- **Exercise instructions**
**1)** Please answer these from the page on building Monte-Carlo statistics tables:
(a) Which XML file holds the efficiency information produced by the simulation jobs?
(b) On what date was the v4r* version of MCStatTools frozen?
(c) Which JIRA task tracks the move toward automating log generation?
**2)** Give every shell command shown in the page on building Monte-Carlo statistics tables, without the leading $ prompt.
**3)** Extend the page on building Monte-Carlo statistics tables, starting after its final sentence.

- **Text excerpt**
## BEGIN

Building the statistics tables for Monte-Carlo simulations.

Foreword

The user of a Monte-Carlo sample is interested in a number of efficiency values to make sense of this sample. This information is available in XML files (GeneratorLog.xml) produced by the simulation jobs and associated to each production job (on the GRID). Statistical quantities are computed according to formula detailed here. The statistics tables gather this information in a well-formatted way, and are published so that the information is easily accessible to users (analysts). It is the task of the MC contact to generate the statistics tables for the production of his/her WG. The machinery is most effective when the statistics pages are produced shortly after the productions are finished. There are several steps to be followed, detailed herebelow.

The current version of MCStatTools, v4r* is "frozen" following the discussion with experts during Simulation Meeting on May 21, 2019. The package is available in CERN GITlab to be checked-out and used locally as detailed at the bottom of this page. Any issues related to parsing of production XML logs remaining in .tgz archives on CASTOR should be mentioned during the Simulation Meeting and addressed to Production team as mentioned below. Any issues that are found to affect recent productions should be reported on LHCBGAUSS-1676. LHCBGAUSS-1676 may still trigger minor patch releases of MCStatTools. So, please, use the latest available release unless another version is specifically indicated here.

ALERT! MCStatTools is evolving towards automating the log generation procedure. The status of this process can be followed on this JIRA task: LHCBGAUSS-929.

Notes about running environment

In order to use MCStatTools which heavily relies on LHCbDIRAC API to gather all data needed to prepare statistics tables for MC productions, the user (MC liaison) will need a valid GRID user certificate to instantiate a valid DIRAC proxy, preferably prior to running the DownloadAndBuildStat.py script.

Due to changes in setting up the environment for LHCbDIRAC v9r3 and later, MC liaisons will have to make a temporary clone of the MCStatTools data package in order to use it (as detailed here):

$ git lb-clone-pkg MCStatTools
$ cd MCStatTools/scripts
The latest production version of LHCbDIRAC (v9r3 and later) should be set up with:
$ source /cvmfs/lhcb.cern.ch/lib/lhcb/LHCBDIRAC/lhcbdirac

ALERT! This procedure will be changed in a soon-to-be-released version of the package which should be able to offer a better way to set up the runtime environment.

## END

- **Record extracts**
## BEGIN

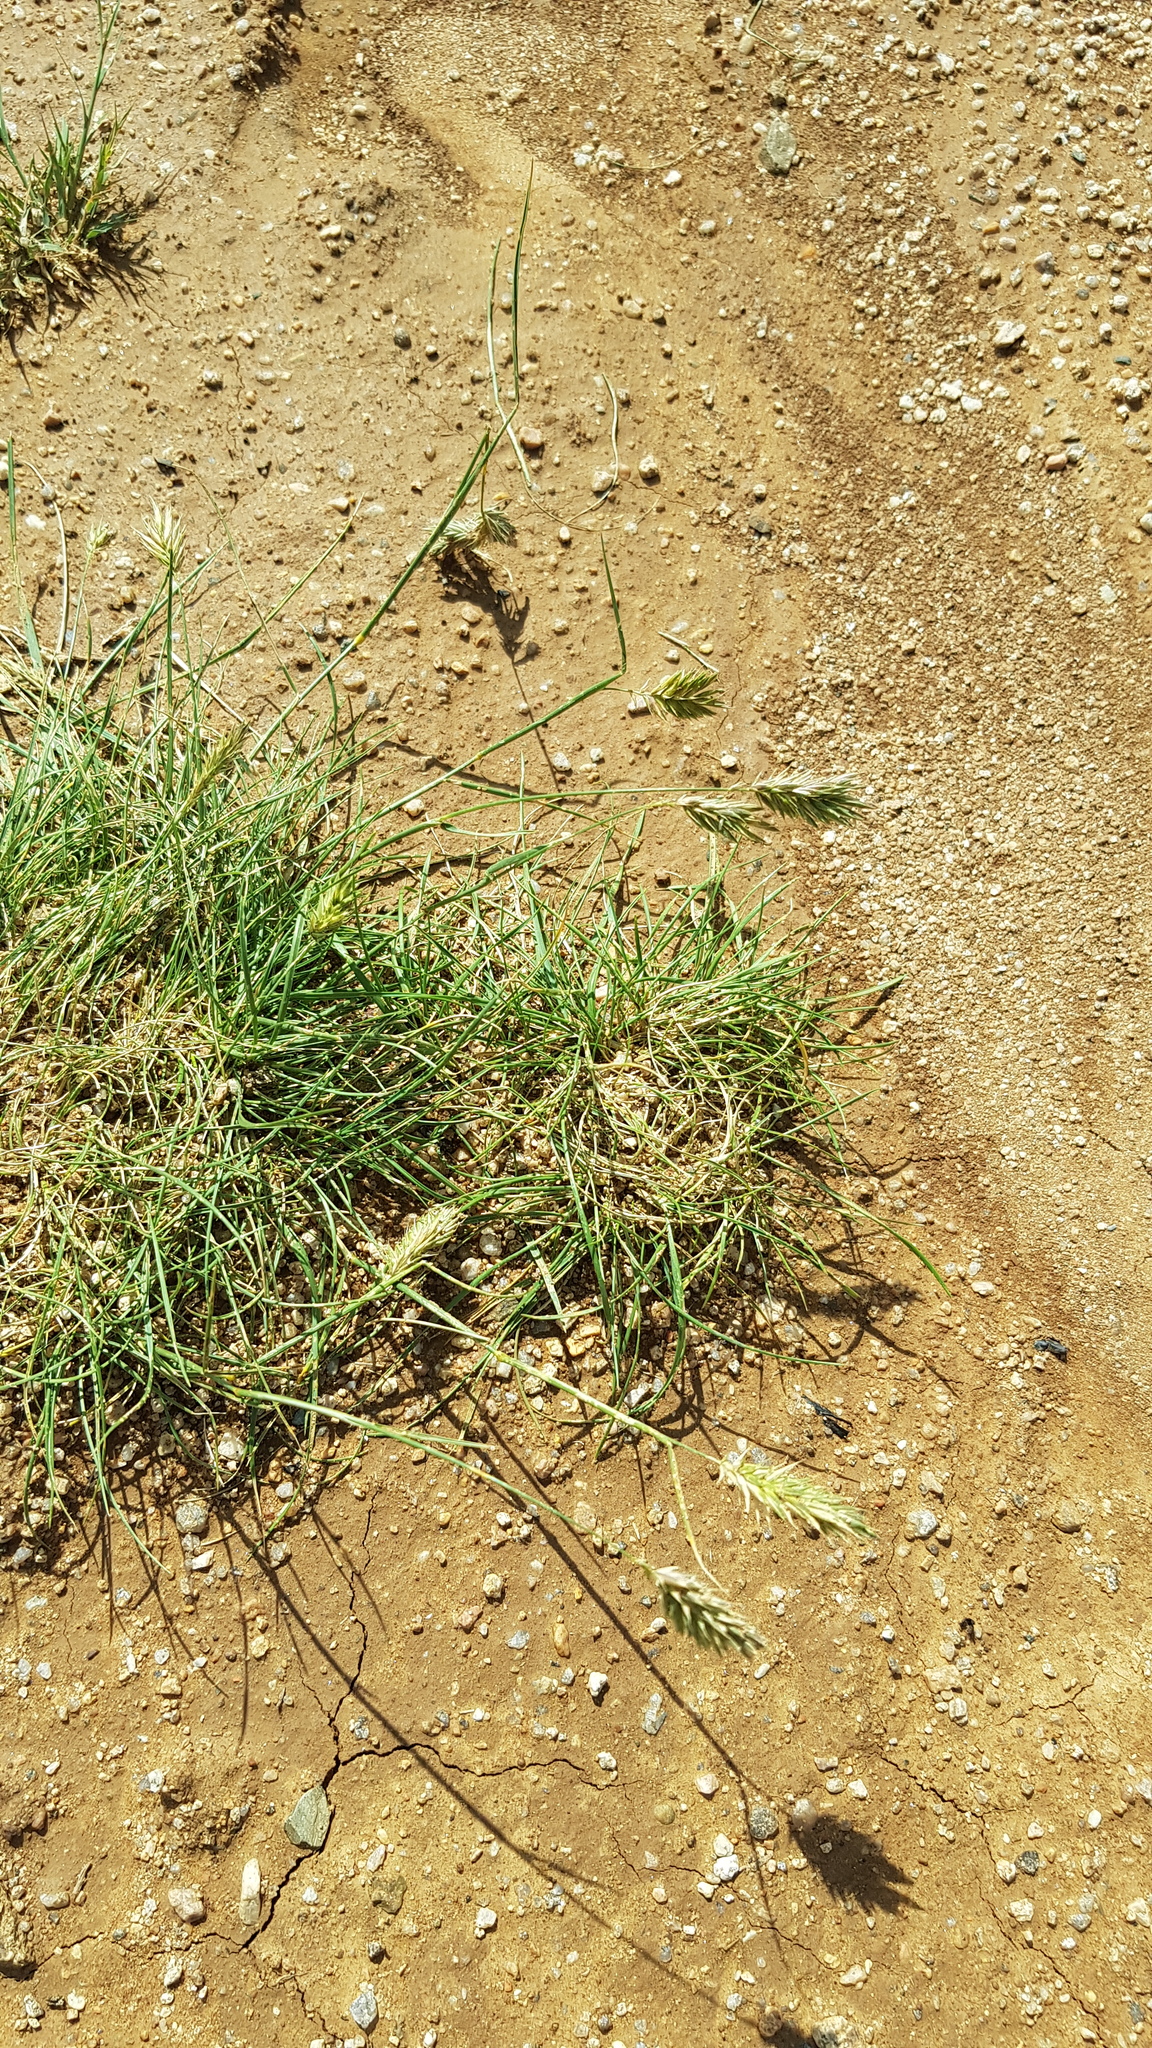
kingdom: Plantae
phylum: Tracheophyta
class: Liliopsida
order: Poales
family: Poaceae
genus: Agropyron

## END
## BEGIN

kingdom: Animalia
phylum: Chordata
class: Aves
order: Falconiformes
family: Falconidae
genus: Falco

## END

- **Outputs in order**
**1)**
(a) GeneratorLog.xml
(b) May 21, 2019
(c) LHCBGAUSS-929

**2)**
git lb-clone-pkg MCStatTools
cd MCStatTools/scripts
source /cvmfs/lhcb.cern.ch/lib/lhcb/LHCBDIRAC/lhcbdirac

**3)**
TIP The following procedure is done automatically in the latest versions of MCStatTools in the final stage of running the script when the actual HTML tables are generated, yet the details are presented below to ease possible debugging when scripts do not yield the expected result.

The HTML table generation is done in the GaussStat.py module which requires to have access to the latest <your_WG> statistics tables corresponding to MC type <MC_type> (MC2012, SIM08STAT, SIM09STAT) and MC production conditions (e.g. beam energy, collision parameters, event generator, etc.) <MC_conditions>. These files are stored on EOS and may be copied locally w/ the following command:

    1cp -a /eos/project/l/lhcbwebsites/www/projects/STATISTICS/<MC_type>/<your_WG>-WG/Generation_<SimVer>-<MC_conditions>.html .

1 Get the productions ID number for your request(s).

Use the Dirac webpage (alternate webpage) to retrieve the Dirac Production ID associated to your request. Follow 'Production' -> 'Request manager', and then use the left hand panel to filter the displayed request and pin down the request you are interested in. Click on the request, and select 'Production monitor'. This will bring you to another Dirac webpage, which you could use directly if you know the request ID number. Each request have several steps, each with a Dirac Production ID. You are interested only in the step of type 'MCSimulation'. Write down its ProdID, shown in the first column.

Go through these steps for all the requests you want to process as the rest of the work-flow can be performed on several ProdIDs in one go.

TIP An alternative way to find production IDs when you only know the production event type is to use LHCbDirac command dirac-bookkeeping-decays-path

$ dirac-bookkeeping-decays-path -p 13563000
('/101396/13563000/RXCHAD.STRIP.DST', 'dddb-20170721-2', 'sim-20160321-2-vc-md100', 41, 26022, 101396)
('/101399/13563000/RXCHAD.STRIP.DST', 'dddb-20170721-2', 'sim-20160321-2-vc-mu100', 41, 26049, 101399)

which will given your the production IDs as the first component of the stripped path in the output tuples. Without the -p flag these path will become the full BKK paths for the productions (which do not contain however the production ID).

TIP Another alternative way to get this information from a bookkeeping path is to use the patched LHCbDirac command dirac-bookkeeping-prod4path. Mind that if there are spaces in the BK path, you should enclose it in quotes.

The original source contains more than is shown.